2. Une personnalité anversoise
Sa jeune renommée et ses relations le font bien vite nommer – dès 1609 – peintre de l'archiduc Albert et de son épouse l'infante Isabelle. Il jouit également d'appuis sûrs dans la municipalité d'Anvers en la personne de Nicolas Rockox dont le nom est lié à la réalisation de plusieurs importants tableaux d'autel de Rubens à Anvers. D'autres « humanistes » éclairés feront partie du cercle de ses amis, tels l'historien Caspar Gevaarts et le collectionneur Cornelius van der Geest. En 1609, il se marie avec Isabelle Brant, fille d'un secrétaire de la ville d'Anvers et s'établit en 1611 dans une somptueuse demeure peu à peu transformée en palais Renaissance où il installera ses riches collections d'antiques (l'actuelle Rubenshuis).
Le succès et la prospérité de Rubens se vérifient encore par l'importance de son atelier, qui attire de très nombreux talents, notamment ceux de Jordaens et du jeune Van Dyck dont la collaboration, à partir de 1617, fut aussi active qu'efficace.

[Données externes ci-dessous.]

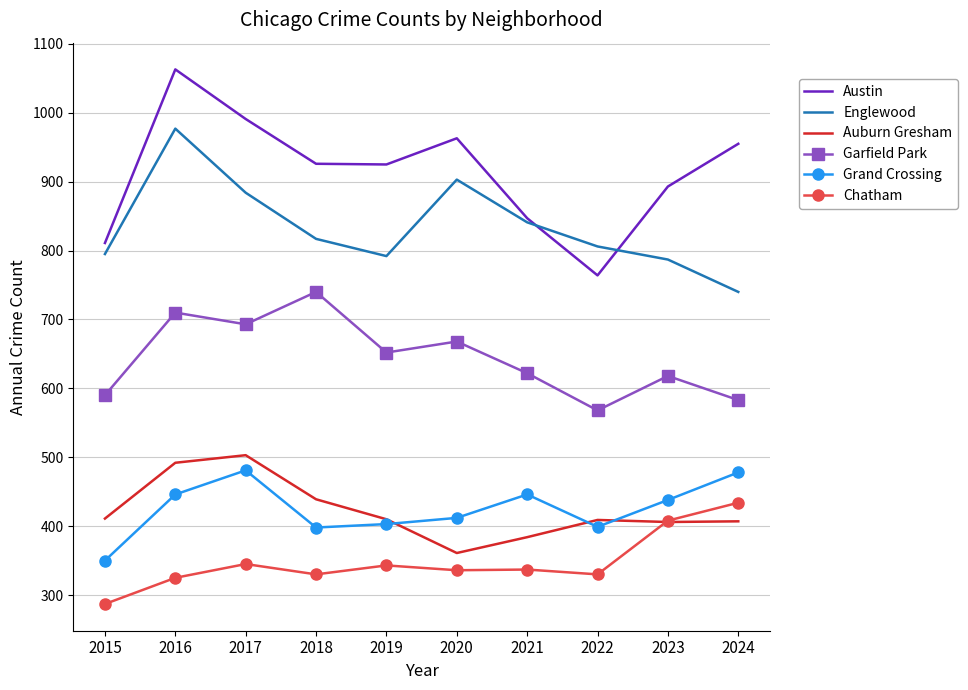

At which category does Garfield Park reach its first local valley?

2017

Il faut évoquer aussi le Rubens collectionneur, grand amateur de sculptures antiques et humaniste éclairé, qui conclut en 1618 avec l'ambassadeur anglais à La Haye, Dudley Carlton, un échange de ses propres œuvres contre une collection de bustes gréco-romains et commence en 1621 une très érudite correspondance avec le savant Peiresc, laquelle constitue une part essentielle de la monumentale Correspondance de Rubens éditée par Max Rooses en 1887-1909. Les commandes vastes et flatteuses se multiplient, émanant même de l'étranger : les plafonds de l'église des Jésuites d'Anvers en 1620 ; les cartons de tapisserie de l'Histoire de Decius Mus en 1617 ; les tableaux d'autel des jésuites de Neuburg en Allemagne, en 1619 ; à partir de 1622, les cartons de tapisserie de la suite de Constantin pour Louis XIII ; et surtout les immenses cycles des Vies d'Henri IV et de Marie de Médicis (le premier resté inachevé, l'autre peint de 1622 à 1625 et intégralement conservé au Louvre), commandés par la reine Marie de Médicis, alors régnante, etc. Parallèlement, son œuvre connaît une diffusion internationale par la gravure qui oblige l'artiste à demander en 1619-1620 des privilèges d'exclusivité en France, en Hollande (d'où un premier voyage dans les Pays-Bas du Nord en 1613) et dans le duché de Brabant. Avec Paul Pontius, Schelte a Bolswert et Christophe Jegher, Lucas Vorsterman sera l'un des interprètes attitrés de Rubens malgré un fâcheux état mental qui le poussera à attenter à la vie du peintre en 1622.